À la suite de la déclaration commune de mardi des dirigeants d'Espagne, de France, d'Allemagne, d'Italie, du Royaume-Uni, de Pologne et du Danemark — réaffirmant que « le Groenland appartient à son peuple » et rejetant toute ingérence extérieure —, le Danemark intensifie sa réponse à l'intérêt renouvelé des États-Unis pour le territoire.
L'escalade fait suite à un entretien CNN avec Stephen Miller, conseiller de Donald Trump, qui a déclaré que « personne ne va combattre militairement les États-Unis pour l'avenir du Groenland » et a contesté l'autorité du Danemark sur la région autonome. Cela intervient dans le contexte du retour récent de Trump à la Maison Blanche et d'une attaque américaine contre le Venezuela quelques jours plus tôt.

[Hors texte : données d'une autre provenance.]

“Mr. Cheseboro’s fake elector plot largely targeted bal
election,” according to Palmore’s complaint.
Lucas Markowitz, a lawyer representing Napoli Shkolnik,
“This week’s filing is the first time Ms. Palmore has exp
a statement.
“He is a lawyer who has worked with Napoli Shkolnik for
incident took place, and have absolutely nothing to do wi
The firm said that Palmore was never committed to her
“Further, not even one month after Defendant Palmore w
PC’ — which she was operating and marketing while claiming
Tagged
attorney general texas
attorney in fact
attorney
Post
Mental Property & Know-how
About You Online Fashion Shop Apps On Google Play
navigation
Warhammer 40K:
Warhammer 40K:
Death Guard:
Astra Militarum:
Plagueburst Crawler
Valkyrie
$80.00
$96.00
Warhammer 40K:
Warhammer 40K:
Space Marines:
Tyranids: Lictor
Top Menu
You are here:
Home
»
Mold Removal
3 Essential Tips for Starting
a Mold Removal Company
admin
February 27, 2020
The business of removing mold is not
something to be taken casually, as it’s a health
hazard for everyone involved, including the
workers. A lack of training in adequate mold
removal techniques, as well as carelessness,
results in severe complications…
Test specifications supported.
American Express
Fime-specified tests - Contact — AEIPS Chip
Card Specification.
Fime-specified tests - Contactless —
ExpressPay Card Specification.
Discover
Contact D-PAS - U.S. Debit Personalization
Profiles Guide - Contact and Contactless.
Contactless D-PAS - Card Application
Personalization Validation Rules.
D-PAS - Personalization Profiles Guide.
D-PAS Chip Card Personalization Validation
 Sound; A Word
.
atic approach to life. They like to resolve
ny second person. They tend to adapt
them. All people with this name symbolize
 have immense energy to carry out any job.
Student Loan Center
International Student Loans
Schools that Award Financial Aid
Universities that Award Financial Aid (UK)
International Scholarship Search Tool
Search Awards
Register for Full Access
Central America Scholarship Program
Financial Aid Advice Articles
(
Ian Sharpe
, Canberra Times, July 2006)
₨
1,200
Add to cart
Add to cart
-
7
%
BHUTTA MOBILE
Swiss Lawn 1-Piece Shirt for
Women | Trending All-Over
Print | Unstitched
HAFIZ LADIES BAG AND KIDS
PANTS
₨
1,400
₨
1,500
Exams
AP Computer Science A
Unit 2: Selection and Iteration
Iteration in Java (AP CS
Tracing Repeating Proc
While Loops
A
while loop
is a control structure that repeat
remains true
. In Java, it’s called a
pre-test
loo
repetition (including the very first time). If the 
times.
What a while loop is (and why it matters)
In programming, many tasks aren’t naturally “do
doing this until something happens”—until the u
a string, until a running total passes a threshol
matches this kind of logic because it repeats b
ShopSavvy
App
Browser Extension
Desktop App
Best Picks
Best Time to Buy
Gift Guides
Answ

Le ministre danois de la Défense, Troels Lund Poulsen, a indiqué que Copenhague va « renforcer notre présence militaire au Groenland » et prioriser davantage de manœuvres OTAN là-bas, en insistant sur la collaboration avec les États-Unis : « Nous sommes avec les Américains sur ce point. » Le Premier ministre du Groenland, Jens-Frederik Nielsen, a salué le soutien européen sur Facebook comme « un signal clair » de respect pour la souveraineté et les règles internationales, appelant à recourir aux voies diplomatiques.
La déclaration, partagée par le gouvernement italien de Giorgia Meloni, souligne le rôle de la sécurité arctique dans l'OTAN et les liens transatlantiques en vertu de la Charte des Nations Unies.